The arcsine square root should be used for proportion data. Proportion data is a fraction between 0 and 1 inclusive. The assumption is a batch of size “n” is generated by the settings of each run. Each individual member of the batch has a binomial outcome, either passing or failing a specified criteria.

\[\arcsin \begin{pmatrix}{\sqrt{Y}}\end{pmatrix}\]

References

  • D. Miller. Reducing transformation bias in curve fitting. The American Statistician, 38(2):124–126, 1984.

Special Models

Logistic Regression

Logistic regression analysis estimates the odds or probability of an event by modeling the log odds of that event as a polynomial function of the input factors.

Note that odds and probability are related by:

\[\mathrm{odds} = \frac{\mathrm{probability}}{1-\mathrm{probability}} \leftrightarrow \mathrm{probability} = \frac{\mathrm{odds}}{1+\mathrm{odds}}\]

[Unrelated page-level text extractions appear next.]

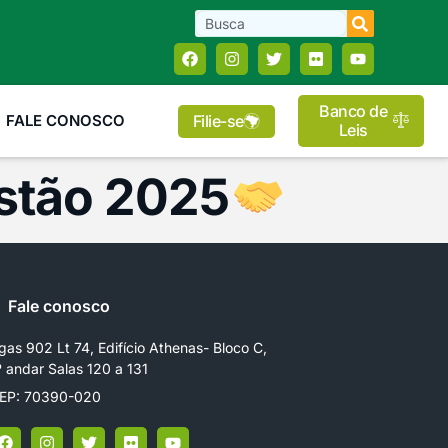
Banco de
Filie-se
FALE CONOSCO
Leis
estão 2025
Fale conosco
gas 902 Lt 74, Edifício Athenas- Bloco C,
º andar Salas 120 a 131
EP: 70390-020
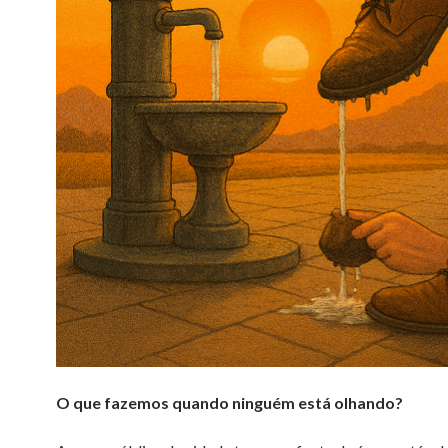
O que fazemos quando ninguém está olhando?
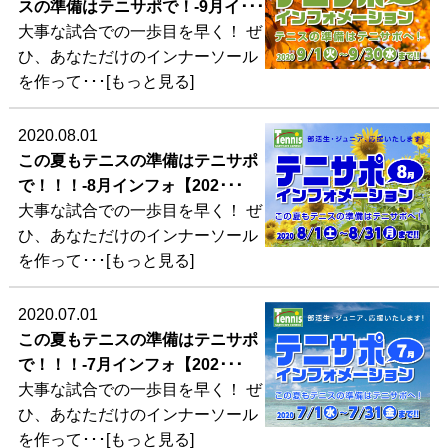
スの準備はテニサポで！-9月イ･･･
大事な試合での一歩目を早く！ ぜ
ひ、あなただけのインナーソール
を作って･･･[もっと見る]
2020.08.01
この夏もテニスの準備はテニサポ
で！！！-8月インフォ【202･･･
大事な試合での一歩目を早く！ ぜ
ひ、あなただけのインナーソール
を作って･･･[もっと見る]
2020.07.01
この夏もテニスの準備はテニサポ
で！！！-7月インフォ【202･･･
大事な試合での一歩目を早く！ ぜ
ひ、あなただけのインナーソール
を作って･･･[もっと見る]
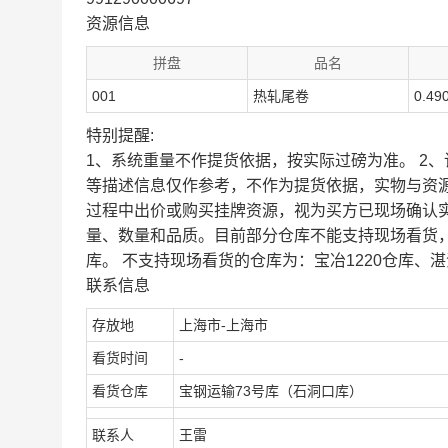
资源信息
拼盘
品名
001
热轧尾卷
0.49
特别提醒:
1、系统重量不作提货依据，按实际过磅为准。 2
等描述信息仅作参考，不作为提货依据，实物与资
过程中出价或购买挂牌资源，视为买方已现场确认
量、数量和品质。目前部分仓库不能支持现场看货
库。 不支持现场看货的仓库为：宝冶1220仓库、湛
联系信息
存放地
上海市-上海市
看货时间
-
看货仓库
宝钢运输73号库（石洞口库）
联系人
王雷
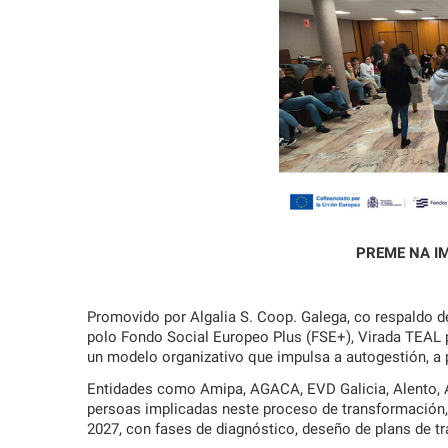
PREME NA IMA
Promovido por Algalia S. Coop. Galega, co respaldo
polo Fondo Social Europeo Plus (FSE+), Virada TEAL 
un modelo organizativo que impulsa a autogestión, a p
Entidades como Amipa, AGACA, EVD Galicia, Alento, 
persoas implicadas neste proceso de transformación,
2027, con fases de diagnóstico, deseño de plans de t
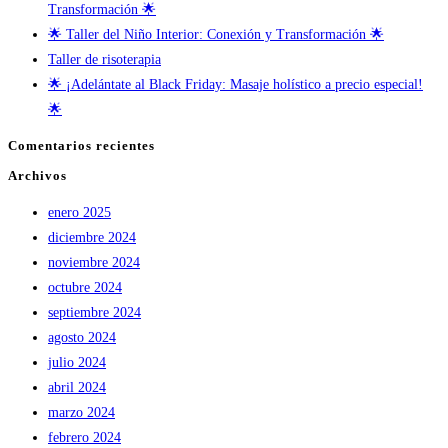
Transformación 🌟
🌟 Taller del Niño Interior: Conexión y Transformación 🌟
Taller de risoterapia
🌟 ¡Adelántate al Black Friday: Masaje holístico a precio especial!
🌟
Comentarios recientes
Archivos
enero 2025
diciembre 2024
noviembre 2024
octubre 2024
septiembre 2024
agosto 2024
julio 2024
abril 2024
marzo 2024
febrero 2024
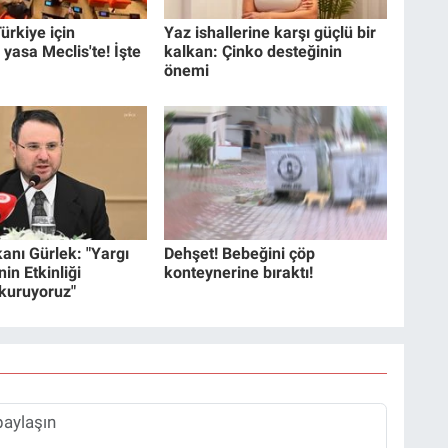
ürkiye için
Yaz ishallerine karşı güçlü bir
 yasa Meclis'te! İşte
kalkan: Çinko desteğinin
önemi
anı Gürlek: "Yargı
Dehşet! Bebeğini çöp
in Etkinliği
konteynerine bıraktı!
 kuruyoruz"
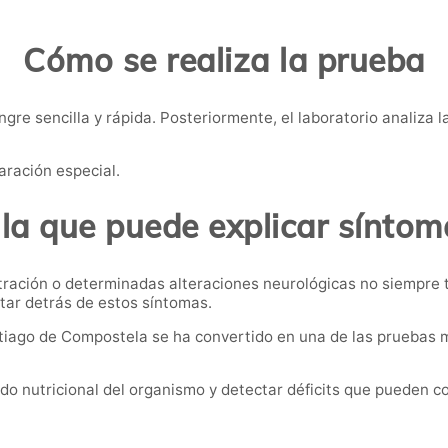
Cómo se realiza la prueba
gre sencilla y rápida. Posteriormente, el laboratorio analiza 
aración especial.
la que puede explicar sínto
entración o determinadas alteraciones neurológicas no siempre
star detrás de estos síntomas.
antiago de Compostela se ha convertido en una de las pruebas 
do nutricional del organismo y detectar déficits que pueden co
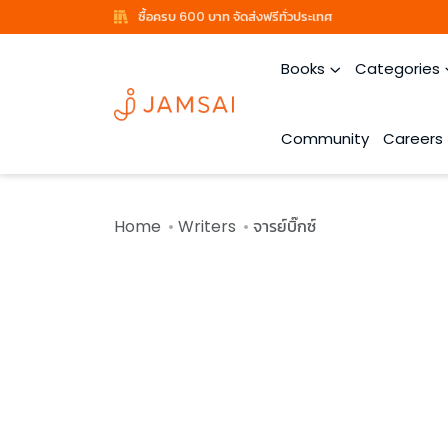
ซื้อครบ 600 บาท จัดส่งฟรีทั่วประเทศ
Books
Categories
Community
Careers
Home
Writers
จารย์บิ๊กซ์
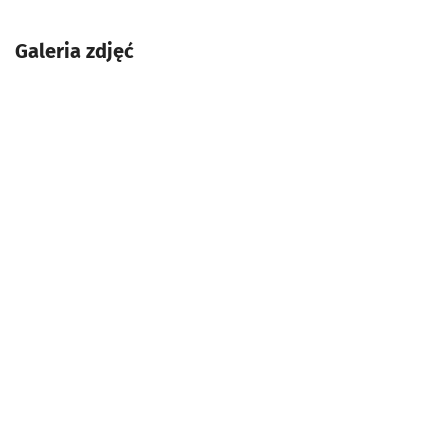
Galeria zdjęć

Because odds are usually given as a ratio, a:b, the software opts to report the probability and models the natural logarithm of the odds as a function of probability:

\[\ln(\mathrm{odds}) = \mathrm{logit}(p) = \ln\left[\frac{p(y=1)}{1 - p(y=1)}\right] = \beta_{0} + \beta_{1}x_{1} + \beta_{2}x_{2} + \cdots + \beta_{k}x_{k} = z\]

An iteratively reweighted least squares algorithm is used to estimate the coeffiecients for the polynomial model:

\[\hat{z} = \hat{\beta}_{0}+\hat{\beta}_{1}x_{1}+\hat{\beta}_{2}x_{2}+\cdots+ \hat{\beta}_{k}x_{k}\]

Finally, the probability is estimated by applying the inverse transformation:

\[\hat{p}=\frac{e^{\hat{\beta}_{0}+\hat{\beta}_{1}x_{1}+\hat{\beta}_{2}x_{2}+\cdots+ \hat{\beta}_{k}x_{k}}}{1+e^{\hat{\beta}_{0}+\hat{\beta}_{1}x_{1}+\hat{\beta}_{2}x_{2}+\cdots+ \hat{\beta}_{k}x_{k}}}=\frac{1}{1+e^{\hat{\beta}_{0}+\hat{\beta}_{1}x_{1}+\hat{\beta}_{2}x_{2}+\cdots+ \hat{\beta}_{k}x_{k}}} = \frac{1}{1+e^{-\hat{z}}}\]

This estimate is always bounded between 0 and 1, consistent with a probability.

Poisson Regression

Poisson regression is used to model the relationship between input factors and a response that represents a count. The mean count, \(y\), is related to the input factors through:

\[\ln\left(y\right) = \beta_{0} + \beta_{1}x_{1} + \beta_{2}x_{2} + \cdots + \beta_{k}x_{k} = z\]

An iteratively reweighted least squares algorithm is used to estimate the coeffiecients for the polynomial model:

\[\hat{z} = \hat{\beta}_{0}+\hat{\beta}_{1}x_{1}+\hat{\beta}_{2}x_{2}+\cdots+ \hat{\beta}_{k}x_{k}\]

Finally, the mean count is estimated by applying the inverse transformation:

\[\hat{y} = e^{\hat{\beta}_{0}+\hat{\beta}_{1}x_{1}+\hat{\beta}_{2}x_{2}+\cdots+ \hat{\beta}_{k}x_{k}} = e^{+\hat{z}}\]

Notice that this expression is always non-negative, consistent with count data. However, it represents a mean count, so it is not necessarily an integer.

References

  • Douglas C. Montgomery, Elizabeth A. Peck, and . Geoffrey Vining. Introduction to Linear Regression Analysis. Wiley, 5th edition, 2012.